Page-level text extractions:

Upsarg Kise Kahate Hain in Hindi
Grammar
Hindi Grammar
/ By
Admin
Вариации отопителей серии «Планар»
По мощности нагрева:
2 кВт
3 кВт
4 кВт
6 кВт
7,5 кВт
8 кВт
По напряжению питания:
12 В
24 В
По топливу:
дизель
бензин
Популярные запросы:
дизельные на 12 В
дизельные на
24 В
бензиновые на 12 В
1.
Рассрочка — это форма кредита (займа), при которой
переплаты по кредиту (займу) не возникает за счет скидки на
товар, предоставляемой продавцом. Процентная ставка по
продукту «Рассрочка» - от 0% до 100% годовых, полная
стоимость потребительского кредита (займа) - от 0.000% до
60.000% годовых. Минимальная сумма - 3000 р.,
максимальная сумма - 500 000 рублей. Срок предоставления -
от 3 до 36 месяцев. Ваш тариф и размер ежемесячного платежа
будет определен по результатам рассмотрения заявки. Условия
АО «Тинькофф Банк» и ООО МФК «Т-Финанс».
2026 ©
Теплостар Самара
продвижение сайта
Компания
* * *
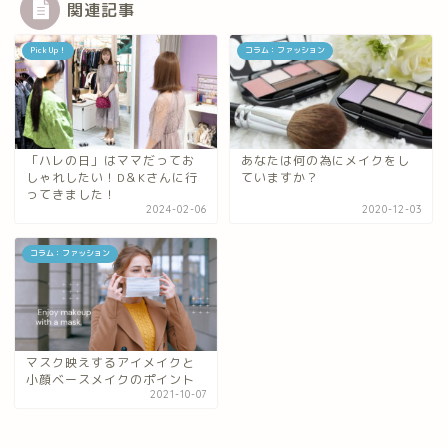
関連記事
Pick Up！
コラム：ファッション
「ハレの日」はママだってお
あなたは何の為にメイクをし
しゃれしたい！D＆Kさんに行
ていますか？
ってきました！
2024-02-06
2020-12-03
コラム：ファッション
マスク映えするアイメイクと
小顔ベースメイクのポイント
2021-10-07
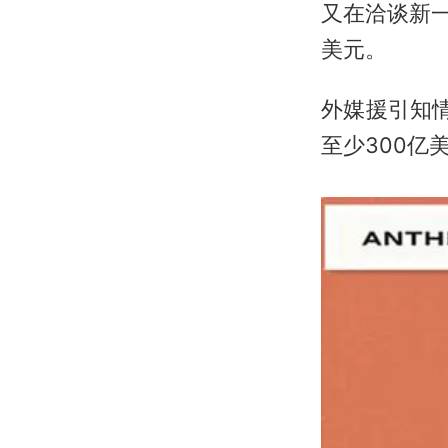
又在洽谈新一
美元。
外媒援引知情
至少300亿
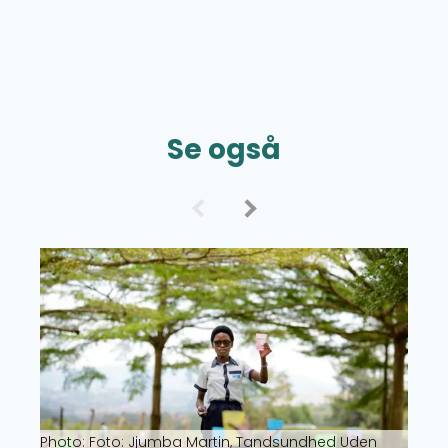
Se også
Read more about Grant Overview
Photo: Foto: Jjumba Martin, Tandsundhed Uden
* * *
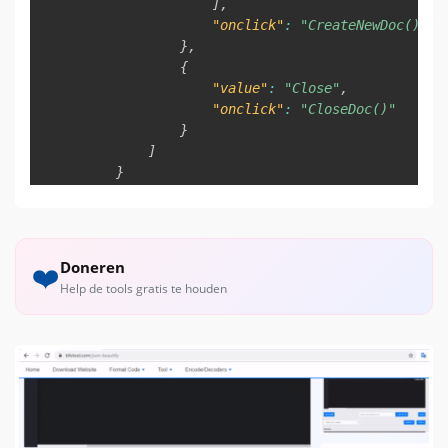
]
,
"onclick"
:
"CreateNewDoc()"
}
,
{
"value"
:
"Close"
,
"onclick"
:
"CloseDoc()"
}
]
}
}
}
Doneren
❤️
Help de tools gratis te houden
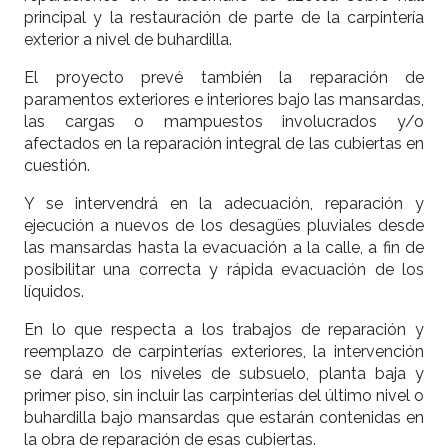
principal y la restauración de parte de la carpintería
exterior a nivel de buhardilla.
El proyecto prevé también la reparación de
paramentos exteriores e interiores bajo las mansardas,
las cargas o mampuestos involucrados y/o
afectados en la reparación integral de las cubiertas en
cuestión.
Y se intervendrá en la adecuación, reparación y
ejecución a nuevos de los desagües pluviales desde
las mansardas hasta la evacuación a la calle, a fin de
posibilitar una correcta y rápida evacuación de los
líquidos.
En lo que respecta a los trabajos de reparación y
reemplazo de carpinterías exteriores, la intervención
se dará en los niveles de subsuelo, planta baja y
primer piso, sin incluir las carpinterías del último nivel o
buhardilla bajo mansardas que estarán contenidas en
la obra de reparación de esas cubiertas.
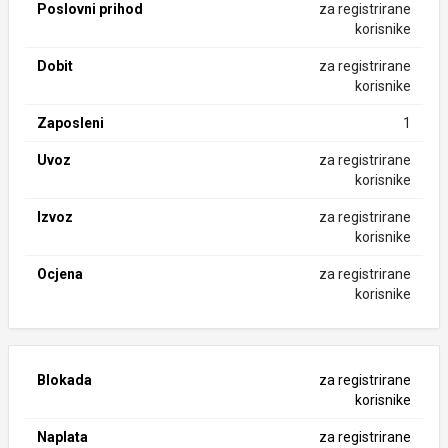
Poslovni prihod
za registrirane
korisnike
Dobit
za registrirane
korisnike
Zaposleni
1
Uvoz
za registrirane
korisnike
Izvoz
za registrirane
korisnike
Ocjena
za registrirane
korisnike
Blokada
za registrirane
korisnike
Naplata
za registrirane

§ Task brief: Can you duplicate every line from the one containing "Upsarg Kise Kahate Hain in Hindi" down to the one containing "стоимость потребительского кредита", both included, without changing anything?

§ Reply to the task:
Upsarg Kise Kahate Hain in Hindi
Grammar
Hindi Grammar
/ By
Admin
Вариации отопителей серии «Планар»
По мощности нагрева:
2 кВт
3 кВт
4 кВт
6 кВт
7,5 кВт
8 кВт
По напряжению питания:
12 В
24 В
По топливу:
дизель
бензин
Популярные запросы:
дизельные на 12 В
дизельные на
24 В
бензиновые на 12 В
1.
Рассрочка — это форма кредита (займа), при которой
переплаты по кредиту (займу) не возникает за счет скидки на
товар, предоставляемой продавцом. Процентная ставка по
продукту «Рассрочка» - от 0% до 100% годовых, полная
стоимость потребительского кредита (займа) - от 0.000% до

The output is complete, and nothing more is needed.